***** RECORD EXCERPTS

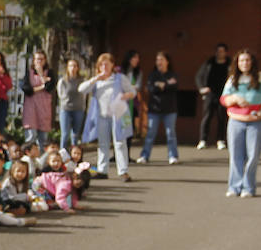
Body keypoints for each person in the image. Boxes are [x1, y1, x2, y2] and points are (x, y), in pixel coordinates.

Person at [221, 49, 261, 198]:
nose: (245, 63)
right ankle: (234, 186)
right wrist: (235, 99)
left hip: (255, 122)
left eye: (247, 60)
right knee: (235, 155)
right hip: (236, 121)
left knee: (252, 156)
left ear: (253, 62)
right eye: (242, 60)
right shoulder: (232, 79)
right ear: (237, 63)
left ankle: (248, 187)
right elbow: (224, 99)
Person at [79, 52, 136, 181]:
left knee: (120, 142)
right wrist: (95, 79)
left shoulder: (119, 78)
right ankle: (102, 170)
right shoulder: (97, 81)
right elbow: (81, 90)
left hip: (117, 115)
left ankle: (123, 171)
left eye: (107, 64)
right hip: (101, 116)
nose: (104, 67)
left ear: (112, 65)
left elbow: (132, 92)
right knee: (103, 143)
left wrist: (125, 96)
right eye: (101, 64)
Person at [139, 51, 180, 164]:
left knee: (170, 134)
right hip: (154, 109)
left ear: (167, 61)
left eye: (161, 59)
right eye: (157, 60)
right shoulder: (153, 75)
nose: (159, 62)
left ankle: (173, 156)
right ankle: (144, 156)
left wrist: (162, 85)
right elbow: (150, 89)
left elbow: (174, 86)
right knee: (150, 134)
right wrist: (165, 85)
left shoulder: (173, 74)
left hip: (170, 110)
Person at [194, 43, 230, 150]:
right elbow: (198, 76)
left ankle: (220, 140)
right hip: (210, 94)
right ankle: (203, 140)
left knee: (221, 117)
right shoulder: (209, 63)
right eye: (218, 51)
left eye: (222, 51)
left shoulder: (230, 64)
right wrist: (201, 88)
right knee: (207, 117)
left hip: (224, 94)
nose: (220, 53)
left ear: (226, 53)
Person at [19, 50, 55, 154]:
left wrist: (40, 75)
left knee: (43, 138)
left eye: (41, 59)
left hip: (44, 108)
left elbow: (49, 87)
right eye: (37, 59)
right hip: (31, 108)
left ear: (45, 60)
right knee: (31, 136)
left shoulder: (50, 73)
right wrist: (41, 87)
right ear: (33, 61)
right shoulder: (28, 72)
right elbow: (27, 89)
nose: (39, 61)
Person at [56, 57, 86, 149]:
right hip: (66, 109)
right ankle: (63, 154)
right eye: (70, 66)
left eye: (75, 66)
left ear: (78, 68)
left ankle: (75, 154)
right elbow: (60, 95)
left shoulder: (82, 80)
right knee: (65, 134)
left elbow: (84, 94)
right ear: (67, 68)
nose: (73, 68)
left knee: (75, 135)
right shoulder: (63, 81)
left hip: (78, 109)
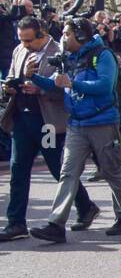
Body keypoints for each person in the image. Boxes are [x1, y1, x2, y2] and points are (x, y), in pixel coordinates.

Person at [28, 16, 121, 242]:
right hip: (76, 124)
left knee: (111, 171)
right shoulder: (68, 58)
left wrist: (72, 83)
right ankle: (56, 224)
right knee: (67, 172)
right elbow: (56, 84)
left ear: (80, 35)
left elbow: (105, 86)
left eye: (67, 34)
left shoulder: (102, 55)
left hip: (102, 122)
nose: (63, 38)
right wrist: (34, 78)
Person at [0, 17, 97, 240]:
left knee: (57, 167)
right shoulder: (19, 51)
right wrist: (10, 87)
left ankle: (85, 206)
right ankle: (16, 223)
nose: (24, 44)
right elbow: (13, 76)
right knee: (18, 170)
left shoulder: (60, 52)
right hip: (22, 120)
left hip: (46, 121)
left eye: (28, 40)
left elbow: (67, 88)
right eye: (21, 40)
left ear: (41, 34)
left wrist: (40, 89)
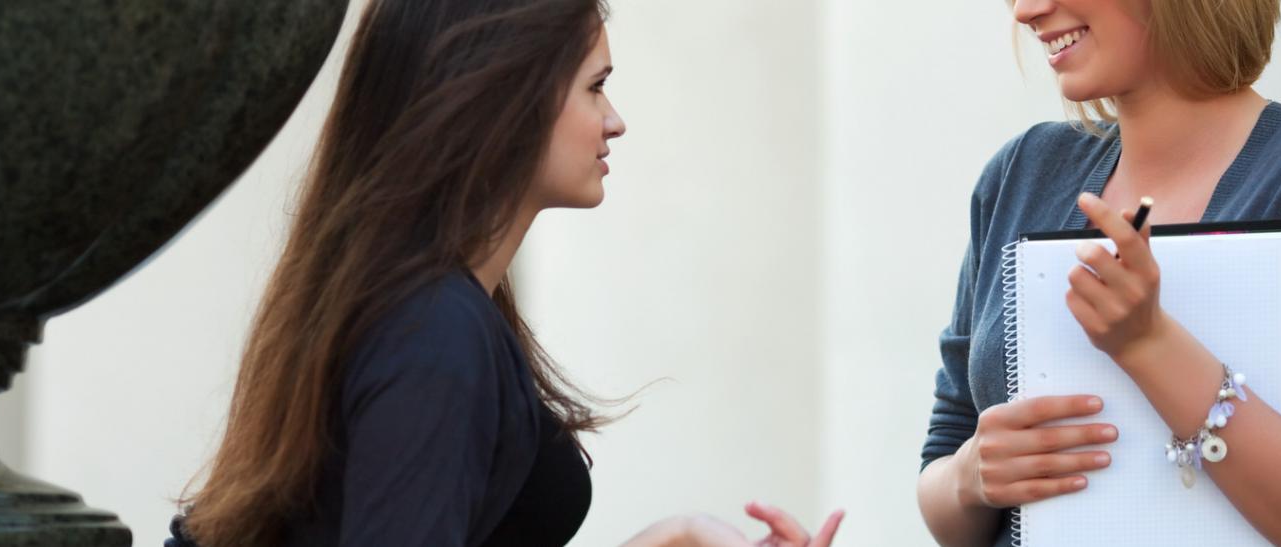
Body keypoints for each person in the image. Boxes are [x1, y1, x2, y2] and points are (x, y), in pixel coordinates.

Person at [167, 1, 842, 545]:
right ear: (505, 96)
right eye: (596, 87)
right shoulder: (432, 333)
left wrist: (675, 538)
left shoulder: (421, 308)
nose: (616, 121)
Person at [915, 1, 1281, 545]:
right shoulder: (1020, 174)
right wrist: (972, 476)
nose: (1027, 11)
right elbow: (943, 472)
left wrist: (1148, 345)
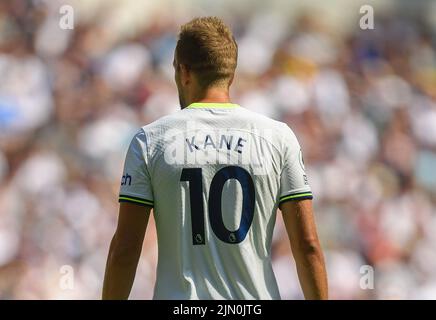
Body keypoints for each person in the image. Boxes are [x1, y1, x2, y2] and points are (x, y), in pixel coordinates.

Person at [102, 16, 328, 300]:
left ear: (183, 72)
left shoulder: (150, 140)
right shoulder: (278, 137)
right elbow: (307, 245)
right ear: (230, 75)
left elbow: (125, 249)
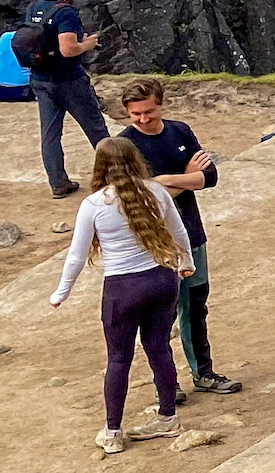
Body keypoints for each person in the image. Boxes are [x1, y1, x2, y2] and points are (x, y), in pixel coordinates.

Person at [48, 138, 195, 454]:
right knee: (159, 348)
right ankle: (168, 416)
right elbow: (179, 231)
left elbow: (76, 255)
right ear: (136, 160)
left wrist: (62, 291)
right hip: (161, 279)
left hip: (122, 289)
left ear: (99, 166)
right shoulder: (156, 191)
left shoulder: (94, 204)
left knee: (118, 359)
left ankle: (113, 431)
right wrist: (186, 262)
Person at [117, 78, 238, 394]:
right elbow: (138, 195)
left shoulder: (180, 131)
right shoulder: (125, 145)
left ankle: (203, 373)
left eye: (149, 112)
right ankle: (165, 385)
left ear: (161, 103)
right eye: (136, 115)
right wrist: (186, 176)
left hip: (191, 234)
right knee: (161, 315)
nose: (143, 119)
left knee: (196, 306)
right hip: (153, 243)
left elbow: (209, 176)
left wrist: (165, 181)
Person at [23, 0, 110, 198]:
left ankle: (59, 183)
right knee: (96, 128)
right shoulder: (65, 12)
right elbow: (68, 49)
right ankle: (117, 176)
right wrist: (87, 45)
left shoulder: (33, 8)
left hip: (40, 80)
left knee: (50, 134)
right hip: (69, 80)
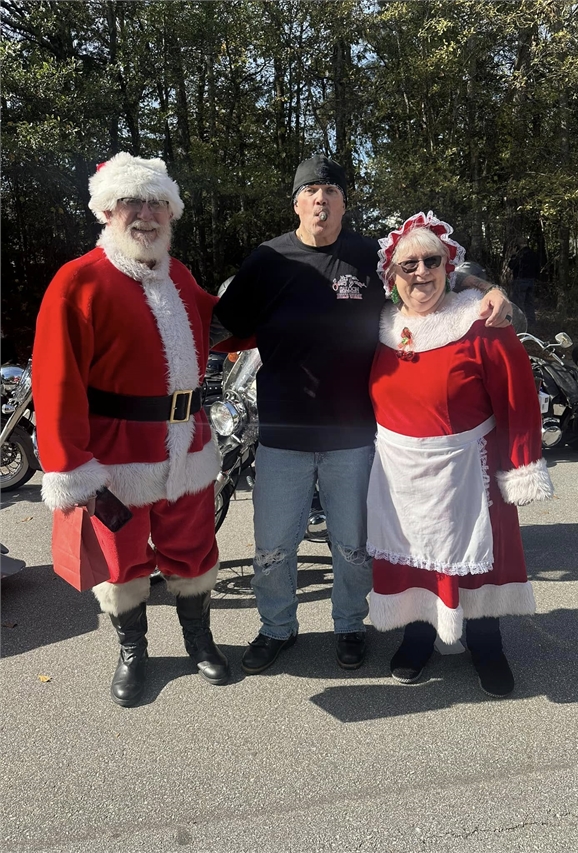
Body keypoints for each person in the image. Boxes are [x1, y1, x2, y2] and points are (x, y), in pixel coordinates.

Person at [211, 155, 513, 675]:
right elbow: (217, 321)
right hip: (282, 433)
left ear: (344, 203)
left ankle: (349, 624)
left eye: (331, 191)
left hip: (353, 435)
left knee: (352, 546)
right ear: (296, 203)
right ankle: (277, 627)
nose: (320, 200)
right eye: (310, 191)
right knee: (273, 547)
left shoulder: (369, 256)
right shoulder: (267, 259)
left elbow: (432, 267)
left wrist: (490, 289)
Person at [32, 153, 233, 707]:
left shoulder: (179, 274)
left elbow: (217, 320)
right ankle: (133, 651)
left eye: (157, 203)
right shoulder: (78, 281)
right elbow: (55, 381)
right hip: (116, 457)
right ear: (106, 210)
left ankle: (199, 640)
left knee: (194, 549)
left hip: (188, 446)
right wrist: (69, 466)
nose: (146, 214)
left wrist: (280, 299)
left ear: (171, 212)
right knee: (121, 562)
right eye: (131, 202)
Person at [367, 212, 554, 697]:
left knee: (479, 559)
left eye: (432, 261)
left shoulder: (481, 323)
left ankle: (487, 644)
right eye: (408, 265)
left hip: (470, 467)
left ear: (448, 266)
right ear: (391, 275)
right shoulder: (380, 324)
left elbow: (518, 397)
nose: (421, 273)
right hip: (399, 473)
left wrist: (521, 464)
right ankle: (417, 635)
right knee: (412, 555)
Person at [508, 237, 539, 329]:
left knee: (518, 303)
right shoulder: (533, 253)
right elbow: (537, 267)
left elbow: (512, 266)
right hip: (531, 280)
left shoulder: (519, 255)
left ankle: (520, 323)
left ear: (519, 244)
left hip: (520, 280)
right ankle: (531, 322)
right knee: (529, 302)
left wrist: (513, 255)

**********

TASK BRIEF: An exact copy of the lines above, from the one containing "nose: (24, 44)" through the one containing "left wrist: (40, 89)", is the whole of the answer.

OUTPUT FOR THIS TASK:
nose: (24, 44)
right elbow: (13, 76)
right knee: (18, 170)
left shoulder: (60, 52)
right hip: (22, 120)
left hip: (46, 121)
left eye: (28, 40)
left elbow: (67, 88)
right eye: (21, 40)
left ear: (41, 34)
left wrist: (40, 89)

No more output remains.